**Фрагмент текста**.
++++++
Это необычайно чувственный женский персонаж. В нем немного от Лолы Монтес, немного от Помарэ, но чрезвычайно мало от Жанны, даже если то тут, то там она вдруг возникает между строк, словно неизбежный и впечатляющий образ.

Под названием «Хвастунья» новелла появилась в январе 1847 года в «Бюллетен де ла Сосьете де жан де леттр». Бодлер подписал ее именем Шарль Дефаи и сообщил в коротеньком примечании, что отныне это будет его литературным именем, сокращенным от использованного им ранее Шарль Бодлер-Дюфаи.

Прочитав «Хвастунью», некоторые обнаружили в ней бальзаковские интонации. Бальзак, как известно, с давних пор был одним из самых любимых романистов автора, а кроме того, он упоминался в самом повествовании с прямой ссылкой на «Златоокую девушку». И, безусловно, читатели еще помнили, как заканчивалась брошюра «Салон 1846 года»: «…и Вам, о Оноре де Бальзак, самый героический, самый удивительный, самый романтичный и поэтический среди всех персонажей, рожденных вашей творческой фантазией!»

Однако своей темой, если не повествовательной структурой, новелла скорее напоминала не Бальзака, а Теофиля Готье. Не считая того, что она весьма иронична, в духе очерка «Как платят долги, имея гениальную голову» и заметок для сатирической газеты «Тентамар».
++++++
**Исходные данные**.

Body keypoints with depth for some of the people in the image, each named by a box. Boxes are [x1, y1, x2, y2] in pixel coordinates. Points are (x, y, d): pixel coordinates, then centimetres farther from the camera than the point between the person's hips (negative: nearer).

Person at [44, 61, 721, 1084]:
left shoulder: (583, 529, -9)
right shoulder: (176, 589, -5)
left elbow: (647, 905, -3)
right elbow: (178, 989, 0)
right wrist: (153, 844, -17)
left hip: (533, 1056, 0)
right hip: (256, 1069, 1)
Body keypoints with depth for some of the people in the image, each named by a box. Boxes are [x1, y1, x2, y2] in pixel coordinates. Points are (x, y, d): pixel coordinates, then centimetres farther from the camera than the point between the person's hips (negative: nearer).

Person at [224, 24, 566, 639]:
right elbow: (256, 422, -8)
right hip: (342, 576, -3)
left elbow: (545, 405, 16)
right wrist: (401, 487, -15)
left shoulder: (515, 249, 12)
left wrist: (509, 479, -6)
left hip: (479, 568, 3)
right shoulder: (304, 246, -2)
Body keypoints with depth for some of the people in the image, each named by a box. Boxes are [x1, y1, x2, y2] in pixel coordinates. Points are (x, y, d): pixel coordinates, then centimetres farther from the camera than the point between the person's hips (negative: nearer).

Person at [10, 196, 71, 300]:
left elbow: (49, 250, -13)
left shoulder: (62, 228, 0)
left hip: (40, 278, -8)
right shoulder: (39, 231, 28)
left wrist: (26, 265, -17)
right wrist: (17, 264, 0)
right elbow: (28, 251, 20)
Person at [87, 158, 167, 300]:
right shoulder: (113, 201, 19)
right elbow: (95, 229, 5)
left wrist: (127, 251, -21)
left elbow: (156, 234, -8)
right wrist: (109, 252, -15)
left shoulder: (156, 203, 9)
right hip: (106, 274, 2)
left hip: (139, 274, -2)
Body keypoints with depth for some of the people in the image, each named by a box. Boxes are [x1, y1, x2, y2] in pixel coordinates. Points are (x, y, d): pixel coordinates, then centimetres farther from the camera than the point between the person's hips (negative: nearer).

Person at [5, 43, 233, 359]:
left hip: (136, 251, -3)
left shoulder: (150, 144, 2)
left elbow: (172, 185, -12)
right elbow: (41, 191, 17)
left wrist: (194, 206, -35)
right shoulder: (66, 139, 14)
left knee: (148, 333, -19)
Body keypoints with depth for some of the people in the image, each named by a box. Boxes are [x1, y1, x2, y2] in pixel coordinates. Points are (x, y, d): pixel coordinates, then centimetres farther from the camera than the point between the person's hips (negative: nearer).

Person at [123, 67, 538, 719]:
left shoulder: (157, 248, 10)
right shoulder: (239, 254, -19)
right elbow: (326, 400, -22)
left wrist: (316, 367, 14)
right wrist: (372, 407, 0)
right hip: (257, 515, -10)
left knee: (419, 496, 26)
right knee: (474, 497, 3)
++++++
**Применение прочитанного**.
1. Каким именем Бодлер подписал новеллу «Хвастунья», согласно фрагменту текста?
2. Объясните по фрагменту текста, почему некоторые читатели услышали в «Хвастунье» бальзаковские интонации.

**Ответы по номерам**.
1. Он подписал ее именем Шарль Дефаи.

2. Бальзак с давних пор был одним из самых любимых романистов автора, и он упоминался в самой новелле с прямой ссылкой на «Златоокую девушку». Кроме того, читатели помнили восторженное обращение к Бальзаку в конце брошюры «Салон 1846 года».